Drug safety remains a critical concern in healthcare, making the accurate prediction of drug-side effect frequencies essential for risk-benefit assessments. Recent advancements in graph neural network-based methods for predicting drug-side effect frequencies have shown significant promise. However, the inherent complexity of drug molecular structures, often characterized by multi-ring and long-chain substructures, poses a challenge. Mainstream graph-based approaches are limited in expressive power and suffer from low information transmission efficiency, which hampers the ability to capture deep structural features. Additionally, the sparsity of drug-side effect interaction networks restricts the effective utilization of similarity information between drugs and side effects, substantially degrading prediction quality.
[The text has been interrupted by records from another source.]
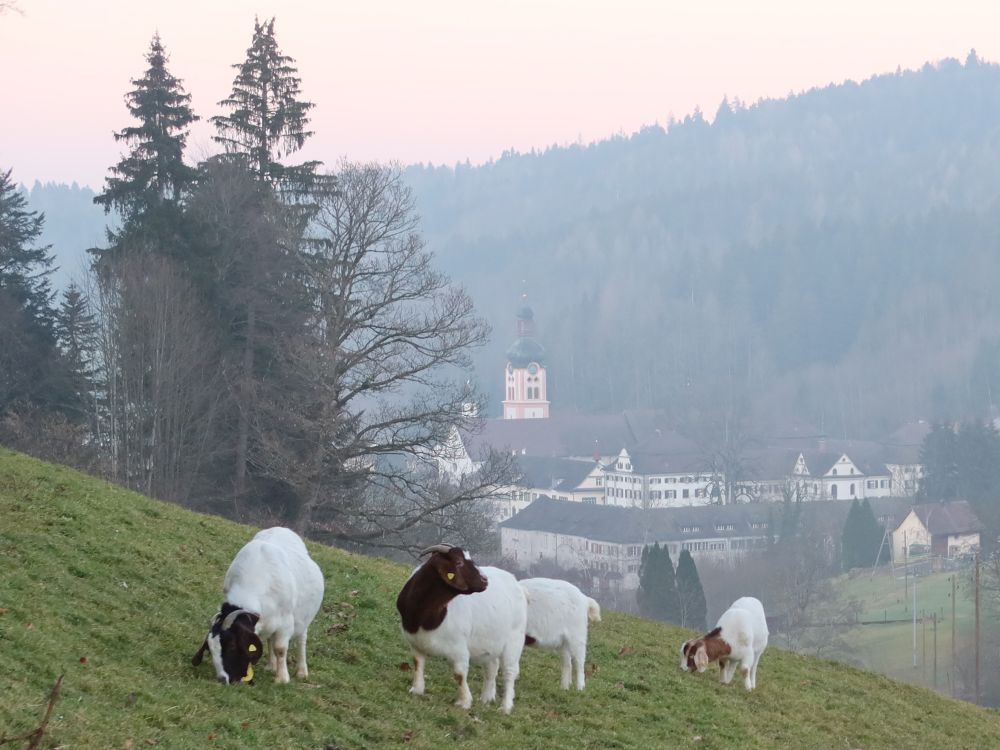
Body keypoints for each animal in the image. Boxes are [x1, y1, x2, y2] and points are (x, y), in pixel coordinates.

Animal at [192, 528, 324, 688]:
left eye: (232, 646)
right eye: (210, 649)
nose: (223, 679)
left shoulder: (286, 622)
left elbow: (280, 648)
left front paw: (282, 679)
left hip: (304, 618)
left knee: (301, 639)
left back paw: (301, 671)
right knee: (270, 639)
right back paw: (271, 666)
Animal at [394, 548, 528, 716]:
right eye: (459, 562)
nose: (485, 580)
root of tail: (514, 581)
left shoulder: (459, 648)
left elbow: (459, 674)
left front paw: (464, 702)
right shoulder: (415, 643)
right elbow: (418, 664)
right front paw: (417, 689)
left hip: (514, 641)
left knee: (510, 672)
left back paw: (505, 707)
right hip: (490, 643)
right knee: (491, 668)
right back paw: (486, 698)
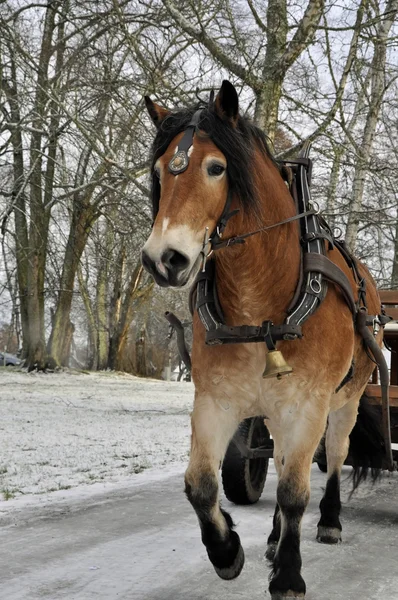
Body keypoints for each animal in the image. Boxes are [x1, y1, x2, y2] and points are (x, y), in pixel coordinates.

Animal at [141, 81, 386, 600]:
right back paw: (273, 539)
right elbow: (200, 484)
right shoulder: (215, 400)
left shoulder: (308, 404)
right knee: (280, 457)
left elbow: (295, 492)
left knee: (335, 455)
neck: (262, 305)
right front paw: (227, 551)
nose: (163, 258)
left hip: (346, 400)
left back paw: (328, 521)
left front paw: (290, 575)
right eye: (158, 171)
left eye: (216, 168)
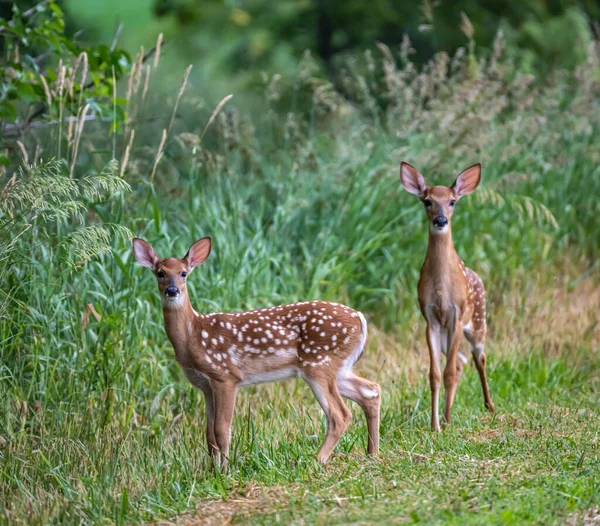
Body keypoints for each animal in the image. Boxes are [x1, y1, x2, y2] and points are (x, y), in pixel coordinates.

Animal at [134, 237, 382, 468]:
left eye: (183, 273)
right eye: (160, 273)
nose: (172, 290)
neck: (192, 335)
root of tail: (360, 318)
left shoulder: (225, 376)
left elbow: (222, 430)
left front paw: (224, 471)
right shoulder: (205, 386)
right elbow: (209, 434)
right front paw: (212, 470)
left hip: (319, 364)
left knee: (340, 415)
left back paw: (316, 460)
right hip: (337, 368)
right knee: (371, 391)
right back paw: (372, 454)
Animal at [400, 162, 494, 434]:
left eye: (452, 201)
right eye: (427, 201)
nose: (440, 220)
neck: (442, 288)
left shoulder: (456, 315)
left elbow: (449, 372)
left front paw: (448, 423)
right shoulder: (430, 319)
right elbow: (435, 374)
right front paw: (435, 425)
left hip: (478, 322)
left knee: (479, 357)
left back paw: (489, 406)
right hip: (445, 335)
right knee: (463, 361)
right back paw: (444, 416)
To address these challenges, we propose a novel framework for predicting drug-side effect frequencies, termed DSNet. By integrating multi-source heterogeneous features to construct embedding representations, and designing a Dual-Graph Ensemble Network with residual connections, DSNet enhances the capture of local, subtle features of drug molecules while preserving global structural consistency. To mitigate the sparsity limitations of drug-side effect interaction networks, we introduce a Structural Consistency Preservation Loss, which ensures that critical information is retained in the low-dimensional space. Additionally, we propose a Temperature-Adaptive Similarity Loss to dynamically adjust the sharpness of the similarity distribution between drugs and side effects. Experimental results on the SIDER dataset demonstrate that DSNet significantly improves prediction performance in both warm-start and cold-start scenarios. Furthermore, molecular docking experiments targeting tigecycline further validate the effectiveness of DSNet in predicting drug-side effect frequencies.